Check each line of the records below and collect those holding "Burrows".

_GIVEN DATA_
──────

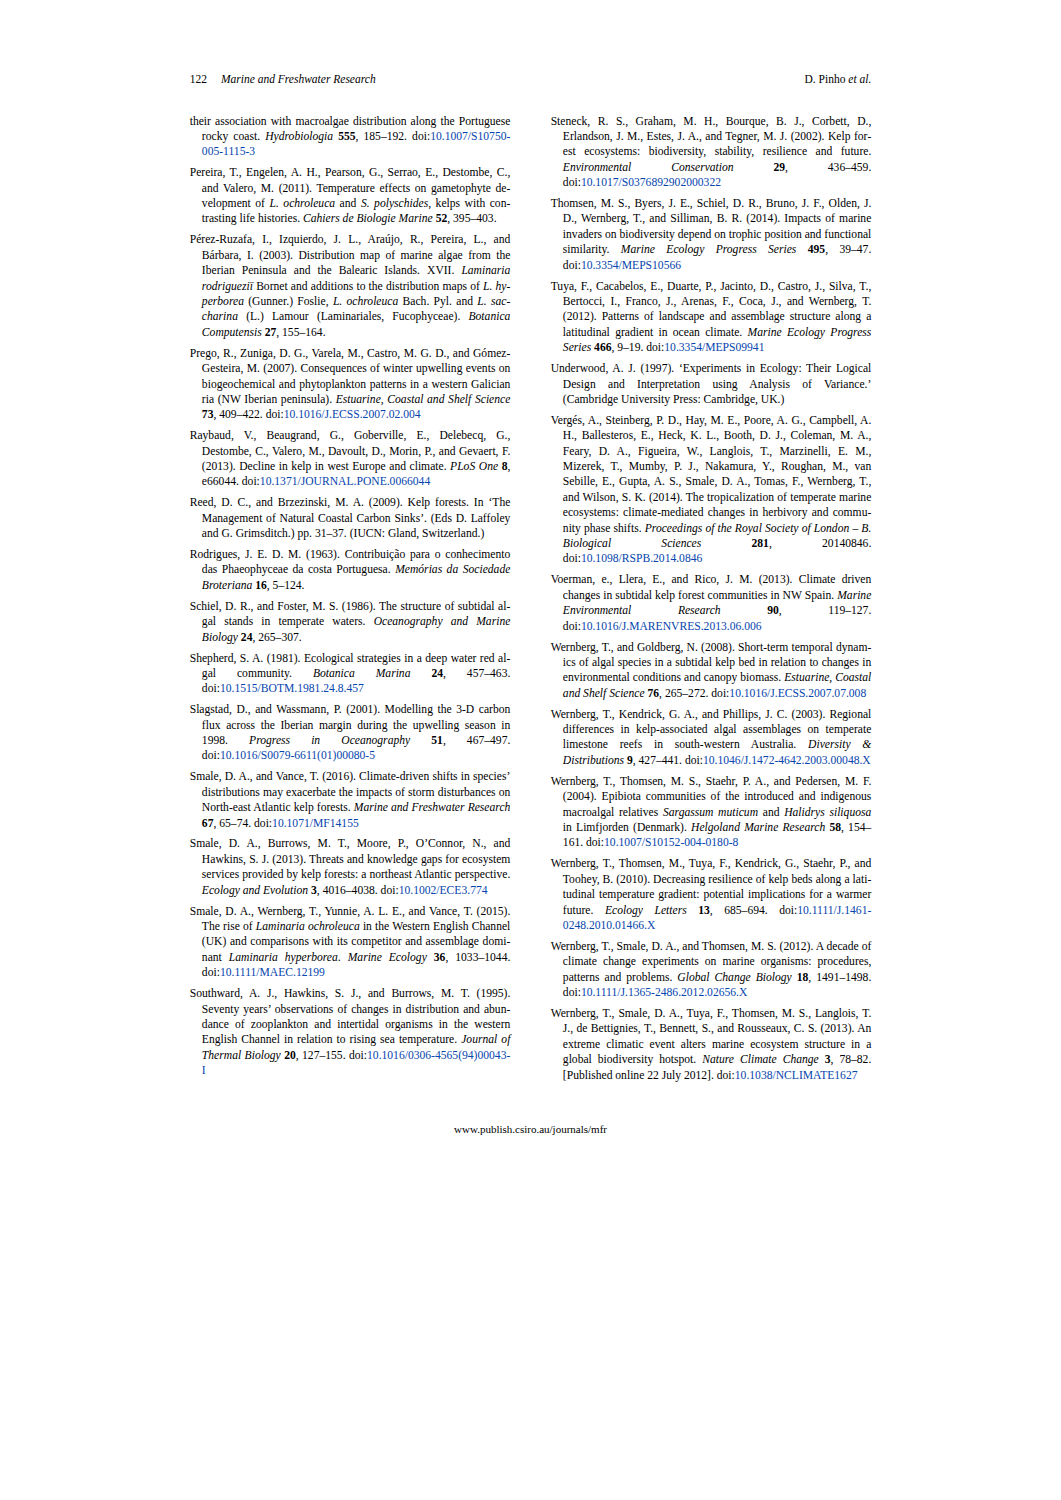122 Marine and Freshwater Research
D. Pinho et al.
their association with macroalgae distribution along the Portuguese rocky coast. Hydrobiologia 555, 185–192. doi:10.1007/S10750-005-1115-3
Pereira, T., Engelen, A. H., Pearson, G., Serrao, E., Destombe, C., and Valero, M. (2011). Temperature effects on gametophyte development of L. ochroleuca and S. polyschides, kelps with contrasting life histories. Cahiers de Biologie Marine 52, 395–403.
Pérez-Ruzafa, I., Izquierdo, J. L., Araújo, R., Pereira, L., and Bárbara, I. (2003). Distribution map of marine algae from the Iberian Peninsula and the Balearic Islands. XVII. Laminaria rodrigueziï Bornet and additions to the distribution maps of L. hyperborea (Gunner.) Foslie, L. ochroleuca Bach. Pyl. and L. saccharina (L.) Lamour (Laminariales, Fucophyceae). Botanica Computensis 27, 155–164.
Prego, R., Zuniga, D. G., Varela, M., Castro, M. G. D., and Gómez-Gesteira, M. (2007). Consequences of winter upwelling events on biogeochemical and phytoplankton patterns in a western Galician ria (NW Iberian peninsula). Estuarine, Coastal and Shelf Science 73, 409–422. doi:10.1016/J.ECSS.2007.02.004
Raybaud, V., Beaugrand, G., Goberville, E., Delebecq, G., Destombe, C., Valero, M., Davoult, D., Morin, P., and Gevaert, F. (2013). Decline in kelp in west Europe and climate. PLoS One 8, e66044. doi:10.1371/JOURNAL.PONE.0066044
Reed, D. C., and Brzezinski, M. A. (2009). Kelp forests. In ‘The Management of Natural Coastal Carbon Sinks’. (Eds D. Laffoley and G. Grimsditch.) pp. 31–37. (IUCN: Gland, Switzerland.)
Rodrigues, J. E. D. M. (1963). Contribuição para o conhecimento das Phaeophyceae da costa Portuguesa. Memórias da Sociedade Broteriana 16, 5–124.
Schiel, D. R., and Foster, M. S. (1986). The structure of subtidal algal stands in temperate waters. Oceanography and Marine Biology 24, 265–307.
Shepherd, S. A. (1981). Ecological strategies in a deep water red algal community. Botanica Marina 24, 457–463. doi:10.1515/BOTM.1981.24.8.457
Slagstad, D., and Wassmann, P. (2001). Modelling the 3-D carbon flux across the Iberian margin during the upwelling season in 1998. Progress in Oceanography 51, 467–497. doi:10.1016/S0079-6611(01)00080-5
Smale, D. A., and Vance, T. (2016). Climate-driven shifts in species’ distributions may exacerbate the impacts of storm disturbances on North-east Atlantic kelp forests. Marine and Freshwater Research 67, 65–74. doi:10.1071/MF14155
Smale, D. A., Burrows, M. T., Moore, P., O’Connor, N., and Hawkins, S. J. (2013). Threats and knowledge gaps for ecosystem services provided by kelp forests: a northeast Atlantic perspective. Ecology and Evolution 3, 4016–4038. doi:10.1002/ECE3.774
Smale, D. A., Wernberg, T., Yunnie, A. L. E., and Vance, T. (2015). The rise of Laminaria ochroleuca in the Western English Channel (UK) and comparisons with its competitor and assemblage dominant Laminaria hyperborea. Marine Ecology 36, 1033–1044. doi:10.1111/MAEC.12199
Southward, A. J., Hawkins, S. J., and Burrows, M. T. (1995). Seventy years’ observations of changes in distribution and abundance of zooplankton and intertidal organisms in the western English Channel in relation to rising sea temperature. Journal of Thermal Biology 20, 127–155. doi:10.1016/0306-4565(94)00043-I
Steneck, R. S., Graham, M. H., Bourque, B. J., Corbett, D., Erlandson, J. M., Estes, J. A., and Tegner, M. J. (2002). Kelp forest ecosystems: biodiversity, stability, resilience and future. Environmental Conservation 29, 436–459. doi:10.1017/S0376892902000322
Thomsen, M. S., Byers, J. E., Schiel, D. R., Bruno, J. F., Olden, J. D., Wernberg, T., and Silliman, B. R. (2014). Impacts of marine invaders on biodiversity depend on trophic position and functional similarity. Marine Ecology Progress Series 495, 39–47. doi:10.3354/MEPS10566
Tuya, F., Cacabelos, E., Duarte, P., Jacinto, D., Castro, J., Silva, T., Bertocci, I., Franco, J., Arenas, F., Coca, J., and Wernberg, T. (2012). Patterns of landscape and assemblage structure along a latitudinal gradient in ocean climate. Marine Ecology Progress Series 466, 9–19. doi:10.3354/MEPS09941
Underwood, A. J. (1997). ‘Experiments in Ecology: Their Logical Design and Interpretation using Analysis of Variance.’ (Cambridge University Press: Cambridge, UK.)
Vergés, A., Steinberg, P. D., Hay, M. E., Poore, A. G., Campbell, A. H., Ballesteros, E., Heck, K. L., Booth, D. J., Coleman, M. A., Feary, D. A., Figueira, W., Langlois, T., Marzinelli, E. M., Mizerek, T., Mumby, P. J., Nakamura, Y., Roughan, M., van Sebille, E., Gupta, A. S., Smale, D. A., Tomas, F., Wernberg, T., and Wilson, S. K. (2014). The tropicalization of temperate marine ecosystems: climate-mediated changes in herbivory and community phase shifts. Proceedings of the Royal Society of London – B. Biological Sciences 281, 20140846. doi:10.1098/RSPB.2014.0846
Voerman, e., Llera, E., and Rico, J. M. (2013). Climate driven changes in subtidal kelp forest communities in NW Spain. Marine Environmental Research 90, 119–127. doi:10.1016/J.MARENVRES.2013.06.006
Wernberg, T., and Goldberg, N. (2008). Short-term temporal dynamics of algal species in a subtidal kelp bed in relation to changes in environmental conditions and canopy biomass. Estuarine, Coastal and Shelf Science 76, 265–272. doi:10.1016/J.ECSS.2007.07.008
Wernberg, T., Kendrick, G. A., and Phillips, J. C. (2003). Regional differences in kelp-associated algal assemblages on temperate limestone reefs in south-western Australia. Diversity & Distributions 9, 427–441. doi:10.1046/J.1472-4642.2003.00048.X
Wernberg, T., Thomsen, M. S., Staehr, P. A., and Pedersen, M. F. (2004). Epibiota communities of the introduced and indigenous macroalgal relatives Sargassum muticum and Halidrys siliquosa in Limfjorden (Denmark). Helgoland Marine Research 58, 154–161. doi:10.1007/S10152-004-0180-8
Wernberg, T., Thomsen, M., Tuya, F., Kendrick, G., Staehr, P., and Toohey, B. (2010). Decreasing resilience of kelp beds along a latitudinal temperature gradient: potential implications for a warmer future. Ecology Letters 13, 685–694. doi:10.1111/J.1461-0248.2010.01466.X
Wernberg, T., Smale, D. A., and Thomsen, M. S. (2012). A decade of climate change experiments on marine organisms: procedures, patterns and problems. Global Change Biology 18, 1491–1498. doi:10.1111/J.1365-2486.2012.02656.X
Wernberg, T., Smale, D. A., Tuya, F., Thomsen, M. S., Langlois, T. J., de Bettignies, T., Bennett, S., and Rousseaux, C. S. (2013). An extreme climatic event alters marine ecosystem structure in a global biodiversity hotspot. Nature Climate Change 3, 78–82. [Published online 22 July 2012]. doi:10.1038/NCLIMATE1627
www.publish.csiro.au/journals/mfr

──────

_TASK RESULT_
Smale, D. A., Burrows, M. T., Moore, P., O’Connor, N., and Hawkins, S. J. (2013). Threats and knowledge gaps for ecosystem services provided by kelp forests: a northeast Atlantic perspective. Ecology and Evolution 3, 4016–4038. doi:10.1002/ECE3.774
Southward, A. J., Hawkins, S. J., and Burrows, M. T. (1995). Seventy years’ observations of changes in distribution and abundance of zooplankton and intertidal organisms in the western English Channel in relation to rising sea temperature. Journal of Thermal Biology 20, 127–155. doi:10.1016/0306-4565(94)00043-I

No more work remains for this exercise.